[Stored data]
- - -

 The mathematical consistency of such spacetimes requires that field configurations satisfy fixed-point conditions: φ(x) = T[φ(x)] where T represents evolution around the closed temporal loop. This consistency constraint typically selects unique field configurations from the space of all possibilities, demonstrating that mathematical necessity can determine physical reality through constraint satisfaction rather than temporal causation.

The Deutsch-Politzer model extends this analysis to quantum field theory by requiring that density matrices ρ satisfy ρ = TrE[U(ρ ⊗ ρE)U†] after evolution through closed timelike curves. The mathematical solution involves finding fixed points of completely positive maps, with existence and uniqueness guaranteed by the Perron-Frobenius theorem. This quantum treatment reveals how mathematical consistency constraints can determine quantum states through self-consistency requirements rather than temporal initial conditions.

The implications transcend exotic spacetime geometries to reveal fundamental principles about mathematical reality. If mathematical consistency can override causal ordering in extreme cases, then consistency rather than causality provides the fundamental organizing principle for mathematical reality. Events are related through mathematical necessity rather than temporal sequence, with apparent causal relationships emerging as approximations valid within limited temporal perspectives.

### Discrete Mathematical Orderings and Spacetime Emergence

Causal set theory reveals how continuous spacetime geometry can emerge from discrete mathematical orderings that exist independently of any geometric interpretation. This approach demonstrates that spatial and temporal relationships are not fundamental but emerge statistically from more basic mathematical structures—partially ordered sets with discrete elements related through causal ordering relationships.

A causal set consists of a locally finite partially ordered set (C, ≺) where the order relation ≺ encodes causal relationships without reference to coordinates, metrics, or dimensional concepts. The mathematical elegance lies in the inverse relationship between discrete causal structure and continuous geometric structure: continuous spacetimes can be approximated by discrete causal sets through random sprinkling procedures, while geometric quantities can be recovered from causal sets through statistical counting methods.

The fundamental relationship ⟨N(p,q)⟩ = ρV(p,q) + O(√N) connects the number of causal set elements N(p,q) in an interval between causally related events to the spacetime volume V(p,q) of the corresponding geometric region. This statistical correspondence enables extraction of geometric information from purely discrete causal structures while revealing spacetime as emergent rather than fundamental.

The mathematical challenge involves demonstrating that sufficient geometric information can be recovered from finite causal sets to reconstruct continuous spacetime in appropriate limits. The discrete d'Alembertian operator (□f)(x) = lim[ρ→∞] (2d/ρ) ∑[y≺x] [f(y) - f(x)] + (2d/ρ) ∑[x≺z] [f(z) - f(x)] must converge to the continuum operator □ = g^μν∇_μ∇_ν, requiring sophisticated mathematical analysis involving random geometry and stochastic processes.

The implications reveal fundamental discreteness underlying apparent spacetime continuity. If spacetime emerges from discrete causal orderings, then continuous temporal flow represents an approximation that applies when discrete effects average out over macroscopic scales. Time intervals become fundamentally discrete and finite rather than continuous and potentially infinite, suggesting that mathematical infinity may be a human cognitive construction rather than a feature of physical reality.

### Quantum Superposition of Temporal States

- - -

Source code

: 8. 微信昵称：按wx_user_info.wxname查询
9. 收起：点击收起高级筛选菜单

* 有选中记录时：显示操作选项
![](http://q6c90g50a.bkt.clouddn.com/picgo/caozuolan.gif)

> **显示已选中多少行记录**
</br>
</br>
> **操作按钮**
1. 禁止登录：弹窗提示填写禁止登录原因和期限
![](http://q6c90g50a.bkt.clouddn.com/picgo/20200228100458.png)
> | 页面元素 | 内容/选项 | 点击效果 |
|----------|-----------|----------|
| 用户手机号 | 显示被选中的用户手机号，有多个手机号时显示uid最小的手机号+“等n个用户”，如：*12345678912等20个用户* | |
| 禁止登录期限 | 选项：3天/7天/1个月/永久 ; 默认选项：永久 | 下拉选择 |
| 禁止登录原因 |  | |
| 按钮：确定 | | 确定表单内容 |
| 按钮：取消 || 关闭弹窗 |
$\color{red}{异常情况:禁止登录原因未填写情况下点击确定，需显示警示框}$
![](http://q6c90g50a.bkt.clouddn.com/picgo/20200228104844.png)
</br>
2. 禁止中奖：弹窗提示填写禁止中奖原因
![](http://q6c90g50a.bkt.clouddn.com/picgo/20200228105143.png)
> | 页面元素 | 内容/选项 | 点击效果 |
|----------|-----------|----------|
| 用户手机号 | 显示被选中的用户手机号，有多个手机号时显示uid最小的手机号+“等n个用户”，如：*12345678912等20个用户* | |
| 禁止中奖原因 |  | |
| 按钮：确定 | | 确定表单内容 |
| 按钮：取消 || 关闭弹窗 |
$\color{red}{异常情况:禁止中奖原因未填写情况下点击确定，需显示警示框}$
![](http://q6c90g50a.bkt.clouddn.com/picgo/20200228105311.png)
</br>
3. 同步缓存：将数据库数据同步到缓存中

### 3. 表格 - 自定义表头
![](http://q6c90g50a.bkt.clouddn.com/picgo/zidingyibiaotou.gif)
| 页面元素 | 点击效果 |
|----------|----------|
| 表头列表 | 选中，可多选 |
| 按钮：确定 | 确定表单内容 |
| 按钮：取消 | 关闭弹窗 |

- - -

**EXERCISE:**
All that is needed is the exact run of lines above from the line containing "The mathematical consistency" through the line containing "### Discrete Mathematical", both of them included.

**RESULT OF THIS EXERCISE:**
 The mathematical consistency of such spacetimes requires that field configurations satisfy fixed-point conditions: φ(x) = T[φ(x)] where T represents evolution around the closed temporal loop. This consistency constraint typically selects unique field configurations from the space of all possibilities, demonstrating that mathematical necessity can determine physical reality through constraint satisfaction rather than temporal causation.

The Deutsch-Politzer model extends this analysis to quantum field theory by requiring that density matrices ρ satisfy ρ = TrE[U(ρ ⊗ ρE)U†] after evolution through closed timelike curves. The mathematical solution involves finding fixed points of completely positive maps, with existence and uniqueness guaranteed by the Perron-Frobenius theorem. This quantum treatment reveals how mathematical consistency constraints can determine quantum states through self-consistency requirements rather than temporal initial conditions.

The implications transcend exotic spacetime geometries to reveal fundamental principles about mathematical reality. If mathematical consistency can override causal ordering in extreme cases, then consistency rather than causality provides the fundamental organizing principle for mathematical reality. Events are related through mathematical necessity rather than temporal sequence, with apparent causal relationships emerging as approximations valid within limited temporal perspectives.

### Discrete Mathematical Orderings and Spacetime Emergence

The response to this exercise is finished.